The connection actually pre-dates Chamonix, at those 1920 Antwerp Games, where Frank Frederickson helped lead Canada to hockey gold five years before leading the Victoria Cougars to the 1925 Stanley Cup championship.

That legacy was added to with Dallas Stars captain Jamie Benn of Central Saanich winning gold with Canada in hockey at the 2014 Sochi Winter Olympics, the last time NHL players competed.

NHLer-to-be Kent Manderville of Victoria, a forward, helped carry Canada to the silver medal in the 1992 Winter Games in Albertville. But the Czech goaltending heroics of Dominik Hasek in the semifinals relegated Canada and forward Rod Brind’Amour of Campbell River to heartbreak at Nagano in 1998. Forward Russ Courtnall of Victoria also has a tough fourth-place finish with Canada from 1984 in Sarajevo.

Victor Kraatz’s elegantly-executed career earned for him an arena named in his honour in Parksville, where his formative skating years took place. Kraatz and Shae-Lynn Bourne became the first North Americans to win the world ice-dance title in 2003 and added a world championship silver medal and four bronzes. But the Olympics proved a podium too far and just eluded them with fourth-place finishes at Nagano in 1998 and Salt Lake City in 2002.

From Zamboni ice to the pebbled ice, Julie Skinner of Victoria won curling bronze at the 2002 Salt Lake City Winter Olympics.

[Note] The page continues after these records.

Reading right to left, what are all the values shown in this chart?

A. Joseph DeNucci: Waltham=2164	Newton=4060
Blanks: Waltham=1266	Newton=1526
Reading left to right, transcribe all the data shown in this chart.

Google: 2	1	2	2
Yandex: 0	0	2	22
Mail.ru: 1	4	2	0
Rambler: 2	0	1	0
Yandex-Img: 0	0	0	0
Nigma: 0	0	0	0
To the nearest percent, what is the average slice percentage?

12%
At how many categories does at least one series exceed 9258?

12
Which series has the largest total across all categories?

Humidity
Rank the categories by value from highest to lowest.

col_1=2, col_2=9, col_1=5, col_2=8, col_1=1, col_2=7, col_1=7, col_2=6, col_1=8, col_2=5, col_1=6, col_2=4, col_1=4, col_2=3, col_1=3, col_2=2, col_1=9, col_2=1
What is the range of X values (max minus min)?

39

A generation that grew up on Mount Washington began coming into its own at the Winter Olympics, pioneered by skier Allison Forsyth of Nanaimo and snowboarder Spencer O’Brien of Courtenay, and dramatically capped by Cassie Sharpe of Comox winning gold in women’s ski half-pipe at Pyeongchang in 2018.

Sharpe, overcoming a year of injury followed by surgery, will be looking to defend her Olympic title Feb. 17-18. She is joined in the Beijing Olympics by her Comox freestyle snowboarding brother Darcy Sharpe competing Feb. 14-15, Pyeongchang fifth-place freestyle skier Teal Harle of Campbell River competing Feb. 14-15, blueliner Micah Zandee-Hart of Saanichton on the undefeated Canadian women’s hockey team and forward Adam Cracknell of Victoria on the men’s hockey team, which opens Thursday against Germany.

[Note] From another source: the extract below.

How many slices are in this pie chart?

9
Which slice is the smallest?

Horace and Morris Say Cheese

Cracknell and the NHL-less Canadian team will also meet, in group play, the host China team featuring quicksilver former Victoria Grizzlies forward Eddie Yan and former Cowichan Valley Capitals defenceman Zimeng (Simon) Chen, son of Capitals owner Ray Zhang.

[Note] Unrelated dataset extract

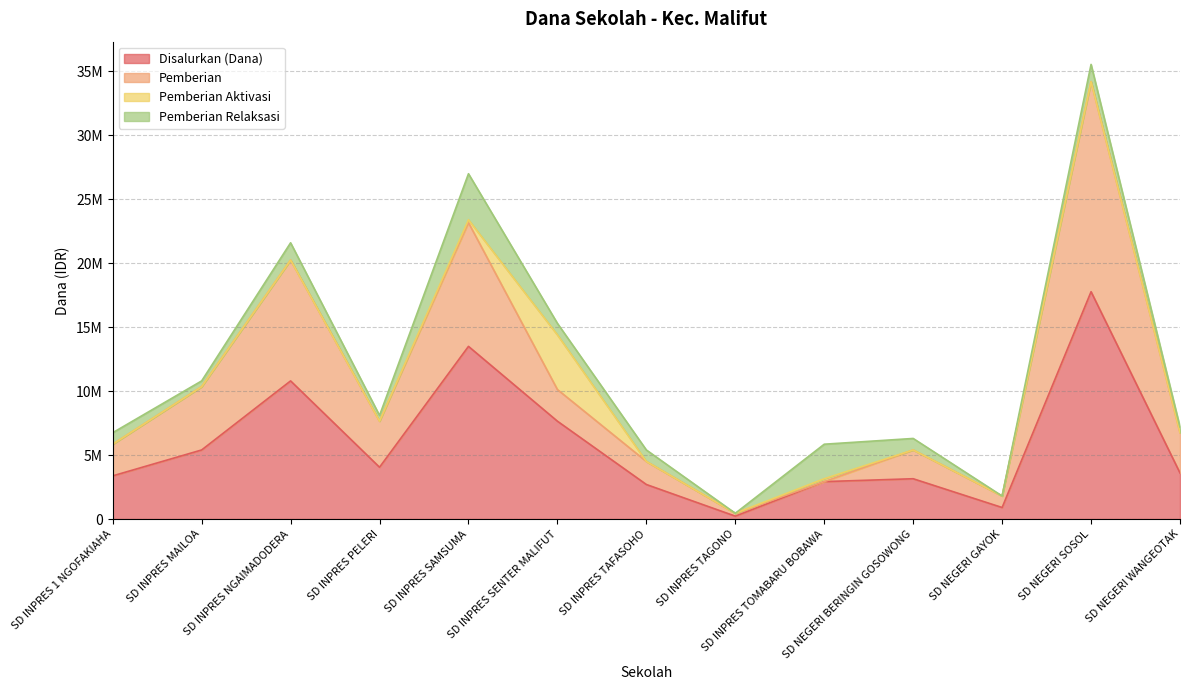

Which category has the lowest value across all series?

SD INPRES TAGONO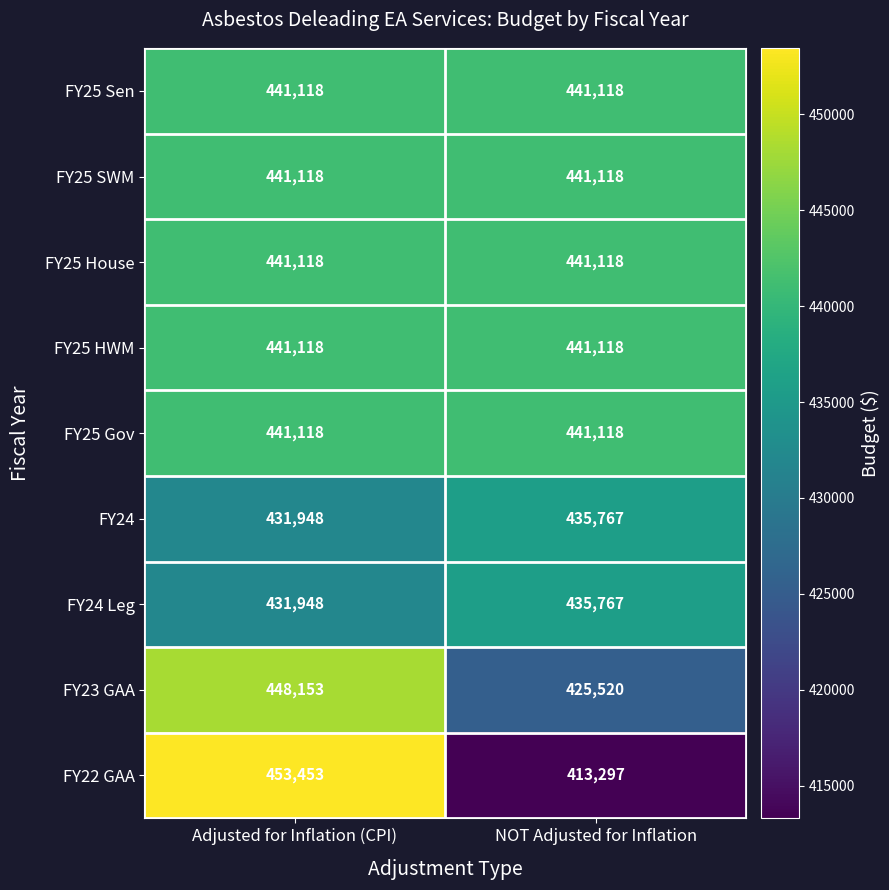

The value of FY24 Leg at NOT Adjusted for Inflation is 180532. True or false?

False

Perhaps fittingly, one of the Island’s greatest Winter Olympics moments was delivered by a Summer Olympian when two-time NBA MVP Steve Nash of Victoria was selected to light the cauldron for his home-province 2010 Vancouver Games with Wayne Gretzky, Nancy Greene Raine and Catriona Le May Doan. It capped the country-wide torch relay that began on the Legislature lawns with the first torch bearers being Victoria Summer Olympic legends Simon Whitfield and Silken Laumann.